There is an interesting feature comment on the efforts to increase the size of the acquisition workforce in the latest issue of The Government Contractor, one of the high-priced newsletters that follows government contracting issues.  (It's not available online, so I can't provide a link.)  Called "Throwing People at the Problem -- Massive Hiring will not Revitalize the Acquisition Workforce," it's written by Vern Edwards, a veteran contracting trainer and commentator. I sometimes disagree with him, but he is always worth reading.

He notes that government finally does seem to be hiring contracting employees. I noticed this during my recent visit to Los Angeles Air Force Base, which had dramatically ramped up hiring just in the last year. But he is worried that simply hiring people may actually make contracting problems worse. That's an exaggeration, in my view, but nonetheless his grounds for worry are sensible.
 
His first worry -- and the one with which I most strongly agree -- is that unless we make contracting jobs more appealing  we won't keep the young people we hire. Much of the work these people are doing is quasi-clerical, such as ordering products under existing contracts and processing paperwork, Edwards found. That work is below the skill level of the well-educated people being brought into these jobs.

Edwards' proposed solution is interesting: Have more of this work done by purchasing agents (government classification 1105 series, rather than 1102 series), who don't need college degrees. People in this job classification, whose main responsibility currently is making small purchases using government purchase cards, could do a lot of this routine work. 
 
The old hands in contracting shops also simply need to bite the bullet and give the young people more responsibility. Agencies must empower them more, or else lose them to employers who will.  And the politicians need to realize that each increment of bureaucracy and of fear they impose on the system inhibits the ability to keep the new recruits.
 
I am less convinced about Edwards' other worries. He seems to think that the current senior workforce is so bad that advice and informal on-the-job training they pass on to young people will simply transmit bad practices to a new generation. Obviously, it's impossible to generalize about something as variable as the quality of the contracting workforce, but I think a lot of the supervisors are good contracting professionals, although often poor at being supervisors, particularly on crucial dimensions of mentoring and inspiring the new recruits. 
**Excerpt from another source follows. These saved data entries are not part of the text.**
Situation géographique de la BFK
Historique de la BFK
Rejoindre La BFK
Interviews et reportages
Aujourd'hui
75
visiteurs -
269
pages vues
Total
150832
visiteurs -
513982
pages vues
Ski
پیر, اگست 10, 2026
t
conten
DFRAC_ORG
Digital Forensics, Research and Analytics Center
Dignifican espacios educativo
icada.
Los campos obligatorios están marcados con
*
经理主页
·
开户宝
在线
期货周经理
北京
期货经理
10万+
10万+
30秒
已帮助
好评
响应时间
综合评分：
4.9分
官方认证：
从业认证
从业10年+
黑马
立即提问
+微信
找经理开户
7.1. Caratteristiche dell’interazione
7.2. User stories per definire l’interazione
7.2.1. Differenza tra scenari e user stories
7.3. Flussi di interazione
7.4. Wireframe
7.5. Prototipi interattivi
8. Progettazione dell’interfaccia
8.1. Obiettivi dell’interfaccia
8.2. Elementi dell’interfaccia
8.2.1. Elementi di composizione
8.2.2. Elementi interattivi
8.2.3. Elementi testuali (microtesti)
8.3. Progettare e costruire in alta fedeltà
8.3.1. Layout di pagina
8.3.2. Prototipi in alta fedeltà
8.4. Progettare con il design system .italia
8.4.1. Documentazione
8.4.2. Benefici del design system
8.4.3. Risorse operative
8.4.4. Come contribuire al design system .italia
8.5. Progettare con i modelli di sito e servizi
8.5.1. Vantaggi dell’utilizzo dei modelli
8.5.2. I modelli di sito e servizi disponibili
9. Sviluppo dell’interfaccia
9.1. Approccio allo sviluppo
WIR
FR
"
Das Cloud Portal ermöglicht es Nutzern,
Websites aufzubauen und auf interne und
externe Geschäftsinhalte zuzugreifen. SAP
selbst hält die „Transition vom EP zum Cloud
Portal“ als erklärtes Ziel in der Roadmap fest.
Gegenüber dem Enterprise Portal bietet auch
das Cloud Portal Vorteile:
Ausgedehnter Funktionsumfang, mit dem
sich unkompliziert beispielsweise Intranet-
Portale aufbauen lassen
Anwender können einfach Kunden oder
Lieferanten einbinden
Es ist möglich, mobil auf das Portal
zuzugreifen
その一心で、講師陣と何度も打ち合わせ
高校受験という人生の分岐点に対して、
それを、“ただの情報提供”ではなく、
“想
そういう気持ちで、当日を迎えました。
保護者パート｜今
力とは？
It may be difficult to teach some of these old(er) dogs new tricks, but I would place a priority on encouraging supervisors to develop such skills so they are in a better position to transmit their technical knowledge. Likewise, I am not as negative on the quality of training many of the new hires are getting.  It is certainly a vast improvement on the Federal Acquisition Regulation mastery skills that were what introductory training used to involve. Some places, such as the Veterans Affairs Academy, seem to be doing a great job.
 
We do need to "throw people" at the acquisition workforce problem.  But I agree with Edwards that won't solve the problem by itself.